Step 2: Generalisation to Any Illuminant
Now, let’s consider an arbitrary illuminant $I(\lambda)$, where $I(\lambda) > 0$. The tristimulus value formulae become:
$$ X = k \int R(\lambda) I(\lambda) \bar{x}(\lambda) \, d\lambda $$and similar forms for $Y$ and $Z$.
Repeating the derivation above, each integral term in the objective function and constraints will be multiplied by $I(\lambda)$. The final auxiliary functional becomes:
$$ J[R] = \int R(\lambda) I(\lambda) f(\lambda) \, d\lambda $$where the definition of $f(\lambda)$ is identical to that in the first step. It is still a linear combination of the CMFs, and its form does not depend on the illuminant.
To maximise $J[R]$, we need to maximise $R(\lambda) I(\lambda) f(\lambda)$ at each wavelength.
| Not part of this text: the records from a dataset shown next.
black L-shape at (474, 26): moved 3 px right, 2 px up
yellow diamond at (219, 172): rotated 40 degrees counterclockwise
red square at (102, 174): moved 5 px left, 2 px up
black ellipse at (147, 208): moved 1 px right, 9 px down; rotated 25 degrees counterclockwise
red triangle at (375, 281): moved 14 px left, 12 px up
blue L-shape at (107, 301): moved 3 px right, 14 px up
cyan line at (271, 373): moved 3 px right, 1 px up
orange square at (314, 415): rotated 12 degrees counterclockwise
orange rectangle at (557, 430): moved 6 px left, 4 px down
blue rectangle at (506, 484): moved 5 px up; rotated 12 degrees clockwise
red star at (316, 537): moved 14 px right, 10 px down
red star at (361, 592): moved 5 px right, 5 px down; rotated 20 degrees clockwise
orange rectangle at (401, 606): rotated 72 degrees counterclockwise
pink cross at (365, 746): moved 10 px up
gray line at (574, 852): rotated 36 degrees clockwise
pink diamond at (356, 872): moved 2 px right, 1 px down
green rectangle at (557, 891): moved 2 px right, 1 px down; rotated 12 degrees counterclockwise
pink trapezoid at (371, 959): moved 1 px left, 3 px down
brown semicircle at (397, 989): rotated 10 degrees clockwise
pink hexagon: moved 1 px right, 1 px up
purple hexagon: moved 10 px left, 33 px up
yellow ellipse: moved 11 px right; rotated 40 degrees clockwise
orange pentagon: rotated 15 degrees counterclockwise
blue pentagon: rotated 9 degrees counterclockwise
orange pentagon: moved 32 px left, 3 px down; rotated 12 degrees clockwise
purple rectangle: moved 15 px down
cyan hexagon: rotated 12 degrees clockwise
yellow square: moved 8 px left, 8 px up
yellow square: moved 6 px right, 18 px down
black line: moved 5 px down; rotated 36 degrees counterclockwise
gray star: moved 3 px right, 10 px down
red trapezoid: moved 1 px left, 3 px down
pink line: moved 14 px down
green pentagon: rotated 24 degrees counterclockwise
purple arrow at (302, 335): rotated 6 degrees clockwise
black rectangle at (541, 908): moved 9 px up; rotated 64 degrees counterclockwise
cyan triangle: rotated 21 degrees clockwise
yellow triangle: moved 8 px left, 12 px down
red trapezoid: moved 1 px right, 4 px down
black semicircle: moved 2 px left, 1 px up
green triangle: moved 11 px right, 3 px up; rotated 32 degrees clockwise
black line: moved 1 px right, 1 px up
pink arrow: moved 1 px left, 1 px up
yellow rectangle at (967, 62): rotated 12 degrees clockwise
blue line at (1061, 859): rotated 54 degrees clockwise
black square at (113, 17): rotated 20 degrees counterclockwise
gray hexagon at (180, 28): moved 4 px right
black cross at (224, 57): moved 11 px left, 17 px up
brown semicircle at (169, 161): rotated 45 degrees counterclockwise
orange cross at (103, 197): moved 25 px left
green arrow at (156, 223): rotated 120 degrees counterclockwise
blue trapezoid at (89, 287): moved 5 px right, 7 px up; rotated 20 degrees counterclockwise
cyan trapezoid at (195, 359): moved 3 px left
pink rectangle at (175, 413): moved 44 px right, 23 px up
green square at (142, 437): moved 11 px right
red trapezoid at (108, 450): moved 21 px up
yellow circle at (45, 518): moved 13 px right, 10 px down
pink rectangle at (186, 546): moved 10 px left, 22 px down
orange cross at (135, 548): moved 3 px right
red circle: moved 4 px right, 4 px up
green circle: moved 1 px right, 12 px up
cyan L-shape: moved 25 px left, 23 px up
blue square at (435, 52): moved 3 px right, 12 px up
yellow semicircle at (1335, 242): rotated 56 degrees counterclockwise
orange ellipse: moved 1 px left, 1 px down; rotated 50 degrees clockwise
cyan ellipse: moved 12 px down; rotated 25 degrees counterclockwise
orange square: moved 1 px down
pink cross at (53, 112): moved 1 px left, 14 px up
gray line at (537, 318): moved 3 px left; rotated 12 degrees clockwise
Since the illuminant’s spectral distribution $I(\lambda)$ is always positive, the sign of this term is determined entirely by the sign of $f(\lambda)$. Therefore, the strategy for choosing $R(\lambda)$ is exactly the same as in the first step.
This proves that for any illuminant, the optimal colour at a specific chromaticity must correspond to a square-wave reflectance spectrum with values of only 0 and 1. Its “shape” (i.e., the positions of the 0/1 transition points) is determined solely by the linear combination of the CMFs and is independent of the illuminant.
Calculation Method for MacAdam’s Optimal Colours
One direct approach is: for a given set of chromaticity coordinates xy, solve for the corresponding Lagrange multipliers $\mu_1, \mu_2$, then find the zero-crossing wavelengths of the linear combination of CMFs, and use these to construct the square-wave reflectance and calculate the corresponding luminance. However, solving for the Lagrange multipliers from xy is a non-linear process with no explicit solution. Instead, the problem can be approached from another angle to quickly solve for the optimal colour’s luminance.
The key insight is that a linear combination of the CMFs can, in most cases, produce at most two zero-crossing points (excluding the endpoints), making the square-wave reflectance either a band-pass or a band-stop filter.
Using this property, we can quickly iterate through all possible reflectances to build a two-dimensional look-up table that returns the maximum luminance for a given set of chromaticity coordinates.
The specific procedure is to define two cut-off wavelengths, $\lambda_1$ and $\lambda_2$. One moves from short to long wavelengths, while the other moves from long to short wavelengths. For each pair, we calculate the chromaticity coordinates and luminance for both the band-pass and band-stop reflectances they define. This generates a look-up table of the form $Y=f(x,y)$.
Significance
MacAdam’s optimal colours serve as a theoretical benchmark for measuring the colour reproduction capabilities of devices like printers. The gamut of any reflective device cannot exceed the boundaries defined by the MacAdam limits, providing a theoretical ceiling for the development of colour management and wide-gamut technologies.
In the age of HDR, the concept of MacAdam’s optimal colours seems poised to find new applications and offer fresh inspiration.